Work required:
Give back each line of the listing below that contains the string "внедрение".

........

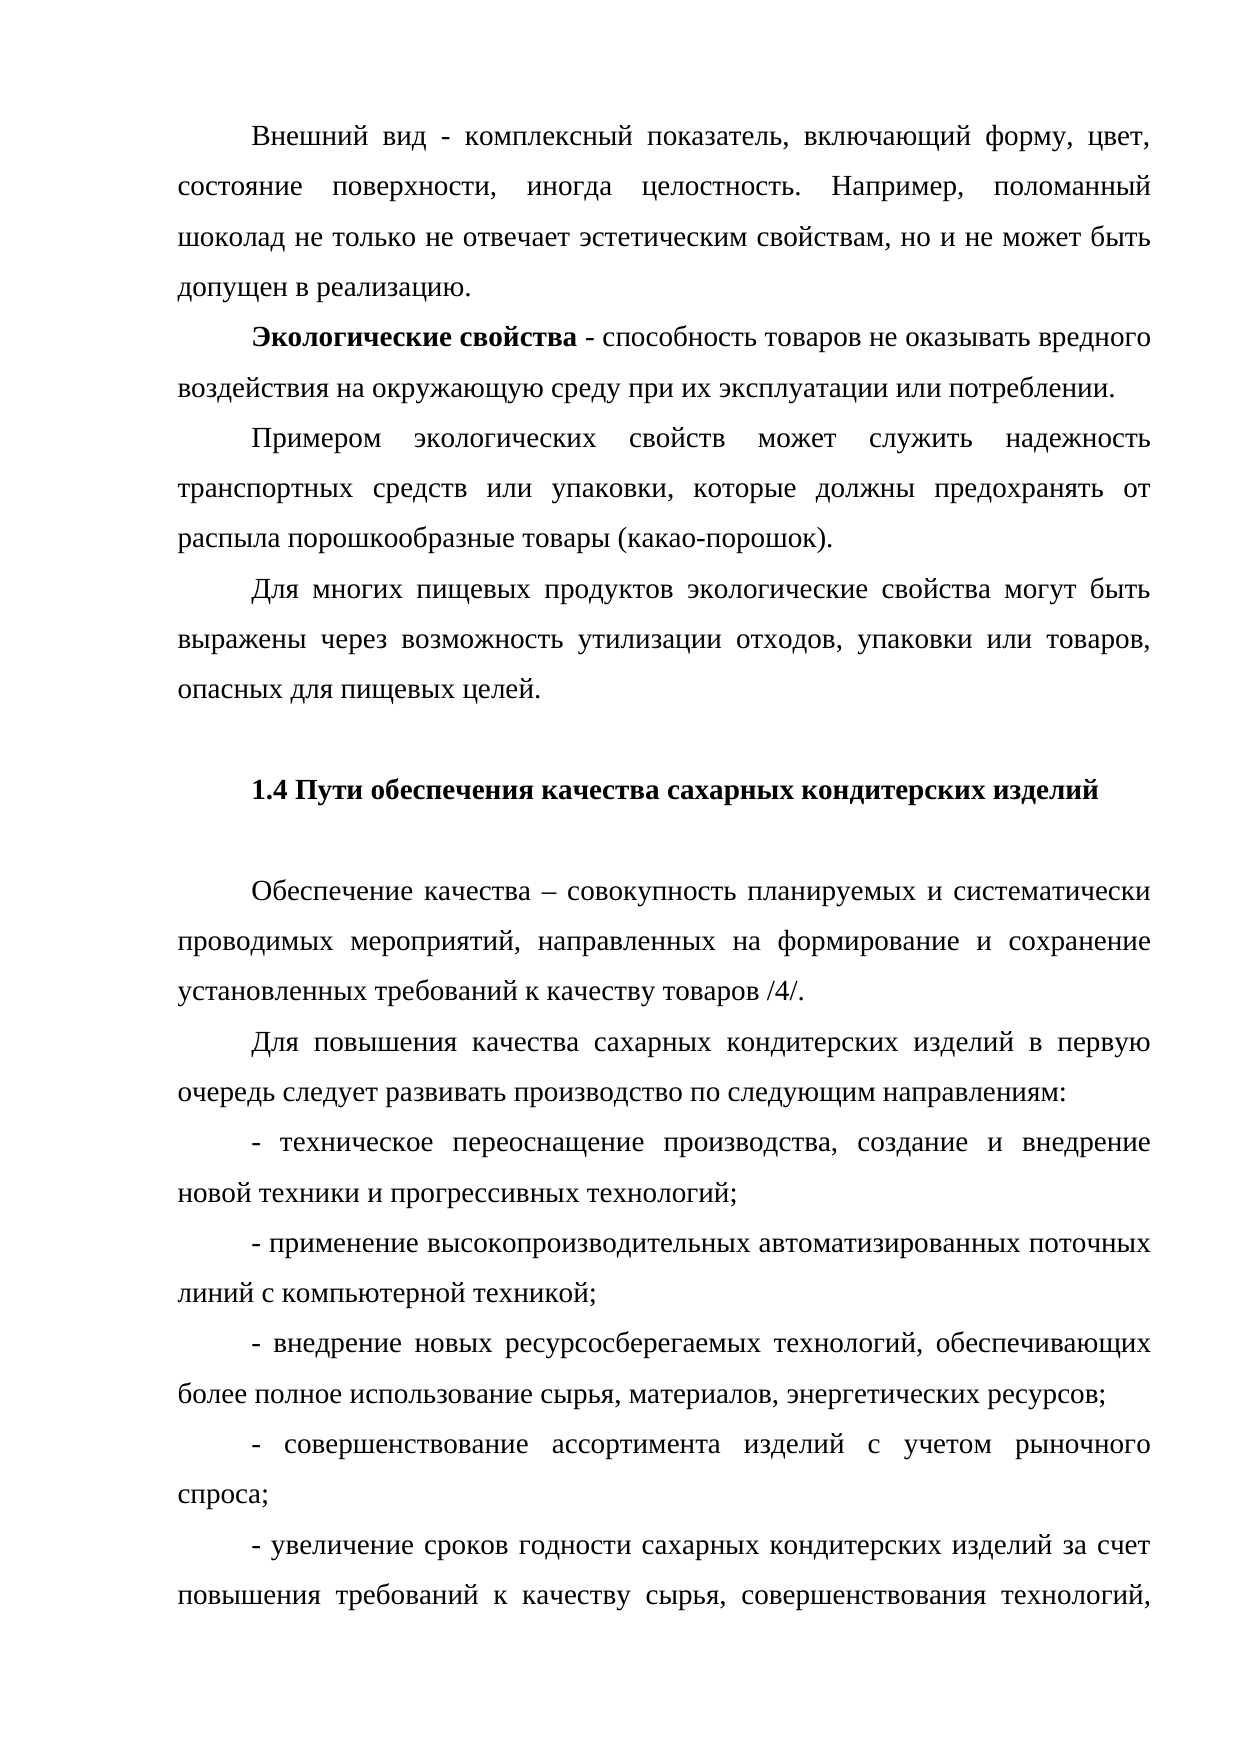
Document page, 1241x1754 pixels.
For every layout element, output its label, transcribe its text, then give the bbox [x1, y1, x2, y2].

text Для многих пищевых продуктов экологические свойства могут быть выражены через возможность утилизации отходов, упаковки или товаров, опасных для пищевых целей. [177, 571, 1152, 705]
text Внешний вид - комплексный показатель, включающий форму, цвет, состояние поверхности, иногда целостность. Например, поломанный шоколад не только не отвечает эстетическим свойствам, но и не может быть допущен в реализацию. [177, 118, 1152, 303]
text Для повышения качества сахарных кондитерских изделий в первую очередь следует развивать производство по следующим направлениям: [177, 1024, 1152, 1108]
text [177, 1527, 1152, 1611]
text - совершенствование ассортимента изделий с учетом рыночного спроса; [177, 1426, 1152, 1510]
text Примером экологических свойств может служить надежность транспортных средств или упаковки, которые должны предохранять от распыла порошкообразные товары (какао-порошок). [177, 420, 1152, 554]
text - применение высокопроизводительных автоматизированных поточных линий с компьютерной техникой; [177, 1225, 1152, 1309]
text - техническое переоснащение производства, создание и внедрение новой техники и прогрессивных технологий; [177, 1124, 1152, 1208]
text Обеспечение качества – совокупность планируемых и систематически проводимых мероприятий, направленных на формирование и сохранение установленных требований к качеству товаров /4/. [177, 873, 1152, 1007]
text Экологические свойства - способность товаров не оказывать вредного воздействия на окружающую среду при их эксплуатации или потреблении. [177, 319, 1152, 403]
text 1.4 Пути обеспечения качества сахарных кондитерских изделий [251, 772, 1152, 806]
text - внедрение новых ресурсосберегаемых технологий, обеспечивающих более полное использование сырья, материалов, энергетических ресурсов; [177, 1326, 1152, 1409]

........

Your response:
text - техническое переоснащение производства, создание и внедрение новой техники и прогрессивных технологий; [177, 1124, 1152, 1208]
text - внедрение новых ресурсосберегаемых технологий, обеспечивающих более полное использование сырья, материалов, энергетических ресурсов; [177, 1326, 1152, 1409]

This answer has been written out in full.